Targeting mitochondrial bioenergetics and calcium to fight human diseases: from neurological disorders to cancer
Speaker: Beatrice Dorsi, PhD
Date: 10th November 12:30h
Place: Salón de Actos Jerónimo Forteza CIPF
Ca2+ homeostasis impairment and mitochondrial dysfunctions are the leading cause of neuronal dysfunction in patients affected by neurological and chronic neurodegenerative disorders, including stroke, epilepsy, Alzheimer’s disease and so on. In the last few years, I have demonstrated, for the first time, the role of the family of calcium-dependent proteases, calpains, and the pro-apoptotic members of the Bcl-2 family proteins, Bax and Bok, in excitotoxic/ischemic and seizure-induced neuronal injury both in vitro and in vivo, and investigated the authentic connection between mitochondrial Ca2+ overload, through the Mitochondrial Calcium Uniporter (MCU), and neurological conditions. To this end, the main goal throughout my research career has been to understand the aetiology of disease to identify new targets for therapeutic intervention towards the treatment of these diseases.
My scientific interests over the years have also been focused in examining metabolic reprogramming in cancer, and specifically, how activating KRAS mutation and loss of TP53 remodel cancer metabolism leading to alterations in bioenergetics under metabolic stress conditions by modulating cellular ATP production, NADH oxidation, mitochondrial respiration and function.

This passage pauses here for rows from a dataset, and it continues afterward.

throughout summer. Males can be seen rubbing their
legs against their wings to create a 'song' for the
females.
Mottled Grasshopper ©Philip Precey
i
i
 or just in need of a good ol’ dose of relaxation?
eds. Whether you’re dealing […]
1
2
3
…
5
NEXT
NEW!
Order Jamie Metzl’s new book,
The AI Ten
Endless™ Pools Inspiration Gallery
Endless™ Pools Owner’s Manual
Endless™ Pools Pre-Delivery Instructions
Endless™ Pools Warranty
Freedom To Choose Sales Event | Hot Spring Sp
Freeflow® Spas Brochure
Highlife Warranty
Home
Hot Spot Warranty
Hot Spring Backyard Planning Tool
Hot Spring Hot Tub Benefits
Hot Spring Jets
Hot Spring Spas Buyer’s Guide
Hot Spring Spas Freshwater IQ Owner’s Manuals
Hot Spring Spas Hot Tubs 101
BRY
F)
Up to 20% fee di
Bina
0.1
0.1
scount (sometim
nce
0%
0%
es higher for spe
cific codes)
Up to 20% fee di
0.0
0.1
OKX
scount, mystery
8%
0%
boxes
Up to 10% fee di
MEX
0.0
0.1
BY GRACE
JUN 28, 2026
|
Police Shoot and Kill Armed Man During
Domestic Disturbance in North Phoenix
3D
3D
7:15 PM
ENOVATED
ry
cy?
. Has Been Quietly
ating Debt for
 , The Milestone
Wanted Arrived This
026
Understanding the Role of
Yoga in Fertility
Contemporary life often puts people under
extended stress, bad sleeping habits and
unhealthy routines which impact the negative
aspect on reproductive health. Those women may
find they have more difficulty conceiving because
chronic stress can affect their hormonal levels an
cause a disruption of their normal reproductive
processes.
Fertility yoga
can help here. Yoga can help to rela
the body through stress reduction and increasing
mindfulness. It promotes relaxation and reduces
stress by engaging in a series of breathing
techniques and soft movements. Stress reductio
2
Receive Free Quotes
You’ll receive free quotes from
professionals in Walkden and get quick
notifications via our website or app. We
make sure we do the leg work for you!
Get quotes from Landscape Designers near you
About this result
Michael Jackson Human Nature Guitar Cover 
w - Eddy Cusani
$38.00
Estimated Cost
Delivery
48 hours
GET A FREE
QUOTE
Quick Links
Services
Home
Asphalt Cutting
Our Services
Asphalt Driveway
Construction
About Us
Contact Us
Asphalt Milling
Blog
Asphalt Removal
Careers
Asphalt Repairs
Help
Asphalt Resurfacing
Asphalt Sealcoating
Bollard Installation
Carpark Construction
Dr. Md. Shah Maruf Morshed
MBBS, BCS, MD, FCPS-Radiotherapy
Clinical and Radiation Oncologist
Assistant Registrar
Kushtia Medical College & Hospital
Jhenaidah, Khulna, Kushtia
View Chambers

Recently, I have joined the CPFR (Centro Pisano Flash Radiotherapy in Pisa, Italy), which is equipped with a novel ElectronFlash LINAC accelerator capable of delivering very fast and highly energetic electron beams that selectively spares healthy tissue while leaving unchanged the therapeutic effect on tumor cells. FLASH radiotherapy (FLASH-RT) has attracted scientific interest because of its potential to revolutionize radiotherapy in terms of clinical, economic and social benefits. In fact, FLASH-RT has the potential to be effective also against tumors with unfavourable prognosis, and the duration of the treatment would be reduced from several sessions to one or very few. While the use of this innovative approach will certainly be ground-breaking in clinics, the physical and biological effects have yet to be fully explored. Using the FLASH-LINAC accelerator, preliminary toxicity tests have been carried out in two different cellular models (a primary human retinal pigment epithelial cell line ARPE-19 and murine glioma GL261 cells) and we are currently performing experiments to assess the radiobiological acute/early or long-term effects of ionizing radiation in vitro and in vivo in healthy, melanoma- and glioblastoma-bearing mice. Thus, we aim to acquire preclinical data in vivo and adapt the ElectronFlash LINAC for clinical use in a feasibility and safety study of FLASH-RT in patients with cancer.